Fréjus. Le cloître monte aux plafonds...

Le Centre des monuments nationaux accueille l’exposition « Monstres et chimères sur les plafonds peints du Moyen Âge », présentée au cloître de la cathédrale de Fréjus du 7 mars au 30 juin 2026.




Monstres et chimères occupent aujourd’hui une place de choix dans l’imaginaire collectif. Cinéma, littérature, bande dessinée ou jeux vidéo témoignent de la fascination persistante pour ces figures hybrides et inquiétantes. Pourtant, cet engouement est loin d’être récent : dès les récits fondateurs, de la Bible aux mythes grecs, ces créatures peuplent déjà les représentations du monde.

Au Moyen Âge, monstres et chimères investissent massivement les espaces religieux et civils. Ils ornent portails, voûtes et vitraux, mais aussi manuscrits enluminés et plafonds peints, dans les édifices religieux comme dans les demeures privées.
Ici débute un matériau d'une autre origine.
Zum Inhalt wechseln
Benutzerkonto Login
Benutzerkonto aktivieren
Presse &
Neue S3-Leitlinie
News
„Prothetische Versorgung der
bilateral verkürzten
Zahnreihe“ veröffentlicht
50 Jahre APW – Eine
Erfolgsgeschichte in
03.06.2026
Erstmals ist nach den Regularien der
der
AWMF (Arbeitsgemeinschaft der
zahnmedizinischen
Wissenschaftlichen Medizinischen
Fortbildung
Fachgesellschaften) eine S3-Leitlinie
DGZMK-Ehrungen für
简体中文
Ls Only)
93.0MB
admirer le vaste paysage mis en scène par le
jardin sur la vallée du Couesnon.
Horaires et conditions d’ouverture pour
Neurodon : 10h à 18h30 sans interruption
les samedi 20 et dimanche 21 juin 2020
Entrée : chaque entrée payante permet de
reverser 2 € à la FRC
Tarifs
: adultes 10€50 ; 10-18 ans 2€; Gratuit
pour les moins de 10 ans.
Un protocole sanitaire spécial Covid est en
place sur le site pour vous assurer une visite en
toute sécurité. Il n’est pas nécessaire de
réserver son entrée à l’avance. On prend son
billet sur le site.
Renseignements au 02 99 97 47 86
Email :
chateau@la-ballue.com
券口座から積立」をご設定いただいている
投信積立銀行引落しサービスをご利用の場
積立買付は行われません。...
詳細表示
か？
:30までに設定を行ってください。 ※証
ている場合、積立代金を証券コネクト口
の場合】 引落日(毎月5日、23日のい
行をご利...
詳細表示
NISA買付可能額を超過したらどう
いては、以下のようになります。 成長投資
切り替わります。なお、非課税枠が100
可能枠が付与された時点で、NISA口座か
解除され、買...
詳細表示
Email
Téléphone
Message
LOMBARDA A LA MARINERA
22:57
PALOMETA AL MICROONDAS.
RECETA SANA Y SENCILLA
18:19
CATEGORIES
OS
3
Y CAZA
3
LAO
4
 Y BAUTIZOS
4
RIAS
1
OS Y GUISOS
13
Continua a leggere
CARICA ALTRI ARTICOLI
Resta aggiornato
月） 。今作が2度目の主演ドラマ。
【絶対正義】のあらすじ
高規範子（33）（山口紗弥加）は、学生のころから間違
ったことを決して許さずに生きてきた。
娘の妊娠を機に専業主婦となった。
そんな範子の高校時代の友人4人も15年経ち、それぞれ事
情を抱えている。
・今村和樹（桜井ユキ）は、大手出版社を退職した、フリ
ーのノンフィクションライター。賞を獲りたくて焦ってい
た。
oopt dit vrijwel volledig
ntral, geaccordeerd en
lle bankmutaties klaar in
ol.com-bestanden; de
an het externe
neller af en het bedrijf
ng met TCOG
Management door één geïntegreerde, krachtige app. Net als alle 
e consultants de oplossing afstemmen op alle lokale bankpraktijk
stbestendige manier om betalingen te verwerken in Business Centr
Ces figures participent pleinement à la manière dont les sociétés médiévales perçoivent, interprètent et mettent en image leur environnement.

Dans la pensée médiévale, le monstre est avant tout « ce que l’on montre » (du latin monstrare). Il peut désigner un être réel mais difforme, ou une créature supposée habiter des territoires encore inconnus. Sa différence physique incarne l’altérité. Une autre étymologie, issue de monstrum, l’associe au prodige ou à l’avertissement : le monstre devient alors un signe, un présage à déchiffrer.

La chimère, quant à elle, relève entièrement de l’imaginaire. Assemblage d’éléments empruntés aux mondes animal, humain ou végétal, elle ne possède ni identité propre ni récit stabilisé. Monstres et chimères partagent une caractéristique essentielle : l’hybridité. Ces êtres composites illustrent la capacité de l’image médiévale à dépasser l’observation du réel pour donner forme à des existences improbables, proches des figures du rêve et du fantastique.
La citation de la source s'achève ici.